The cross bridges in muscle fibres repeat along the fibre axis with a repeat distance of ca. 14.5nm. Thus they give rise to an x-ray diffraction pattern with a series of strong meridional reflexions. Alterations in shape of the cross bridges lead to changes in the intensities of these reflexions. The sartorius muscle from frog can be dissected out intact and made to contract by electrical stimulation. X-ray diffraction patterns can then be recorded from an actively contracting muscle. Pioneering work with conventional sources was carried out in the 1960's by H.E. Huxley (Fig 2) (Huxley & Brown, 1967). However, the scattering is weak and muscles quickly become fatigued. We in Heidelberg hoped that insect flight muscle might provide an alternative system to frog muscle for studying the cross bridges by x-ray diffraction. Insect flight muscle changes its structure on adding ATP which leads to dramatic changes in the low angle meridional reflexions (Reedy et al ., 1965). Moreover, it is highly crystalline. However, we met all the intensity problems encountered by H. E. Huxley for frog muscle but in a more acute form since the specimens are much smaller. To get further we needed much stronger x-ray sources.
First diffraction experiments are carried out at DESY
In 1969 Rosenbaum started his doctorate in Heidelberg on developing x-ray sources for diffraction studies of muscle Together with H.E. Huxley in Cambridge a rotating anode x-ray tube of high brilliance was developed (which became the GX18 of Elliott Bros). However, one quickly runs into a performance barrier set by the strength of materials (Rosenbaum, 1979). Frustration with rotating anode tubes drove us to re-evaluate the performance of synchrotrons as x-ray sources. Initial estimates of the strength of synchrotron radiation K.C. Holmes had made in the '60s indicated that synchrotrons at 6.0 GeV would not be much better than existing rotating anode tubes. In the mean time the energy of the machine had risen from 6.0GeV to 7.2GeV and the beam current was often in excess of 10mA. Now things looked more promising. Moreover, G. Rosenbaum had done his diploma work at DESY in the F41 VUV group so that he could provide important know-how about the physical set up at DESY. Therefore, with the ecouragement of Dr Heansel and the F41 group we set about conducting trials in the VUV bunker at DESY.
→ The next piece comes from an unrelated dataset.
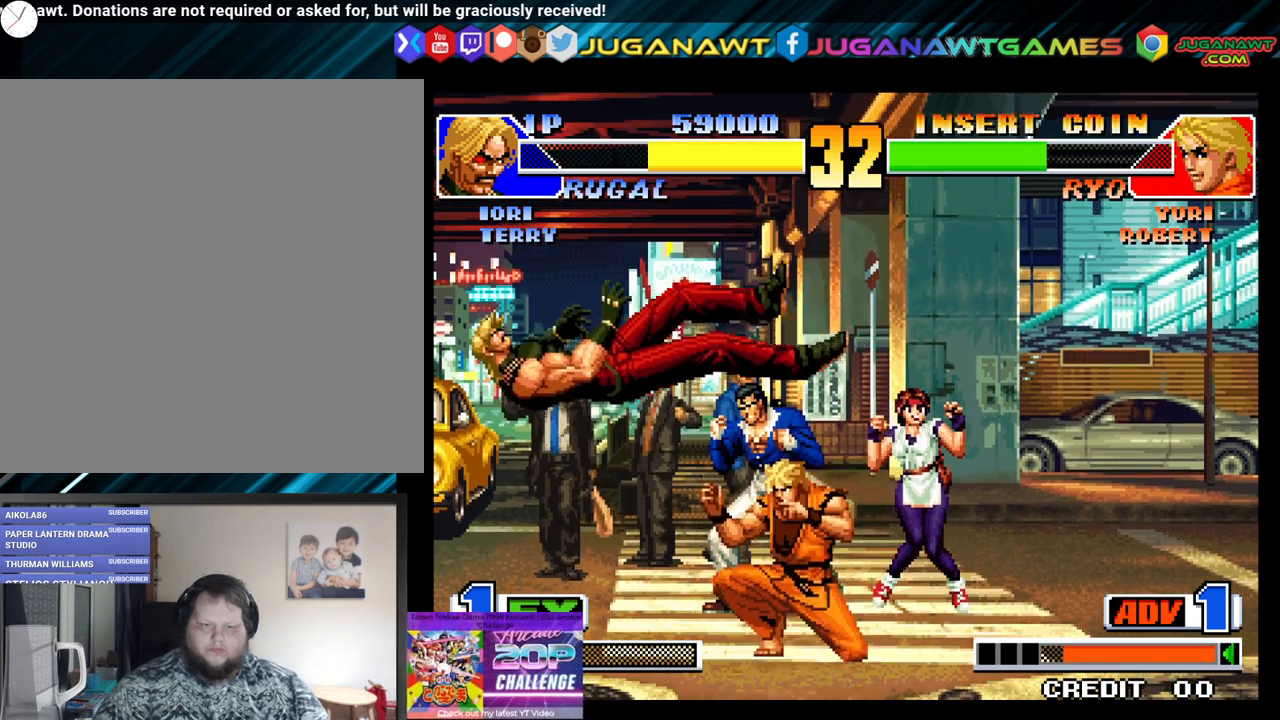
{"buttons": [], "left_stick": "center", "right_stick": "center", "events": [[133, "Y", "up"], [150, "DPAD_DOWN", "up"], [183, "DPAD_LEFT", "up"], [217, "Y", "down"], [317, "Y", "up"]]}
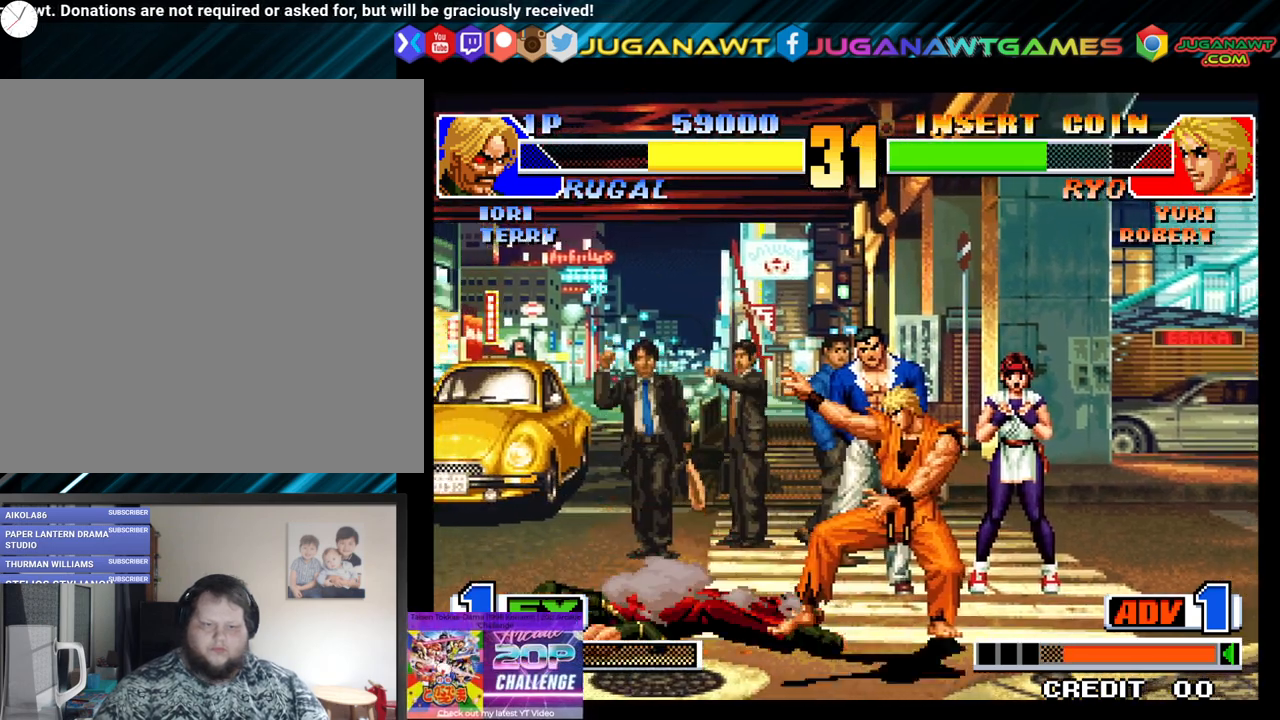
{"buttons": ["DPAD_DOWN", "DPAD_LEFT"], "left_stick": "center", "right_stick": "center", "events": [[117, "DPAD_LEFT", "down"], [133, "DPAD_DOWN", "down"], [183, "Y", "down"], [250, "Y", "up"], [350, "Y", "down"], [433, "Y", "up"]]}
Working together with Jean Witz, who was an authority on x-ray optical systems, we introduced a focusing x-ray quartz monochromator into the synchrotron beam. A vacuum chamber was constructed to house a bent quartz monochromator and slit assemblies with a berillium exit window (Fig. 3). The quartz monochromator could be moved across the beam by remote control. For all other adjustments the main beam shutter had to be closed: reopening the beam shutter required retreating behind a massive sheilding wall, setting up the interlocks, and a telephone call to the main control room. This process made adjustment rather tedious. However, estimates of the monochromatic beam intensity were very encouraging. Therefore we set up a primitive x-ray diffraction camera on the monochromatic beam and the first rather smudged x-ray diffraction photograph using synchrotron radiation (from a strip of insect flight muscle kindly supplied by Dr. H-G. Mannherz) was obtained in August 1970 (Rosenbaum et al ., 1971).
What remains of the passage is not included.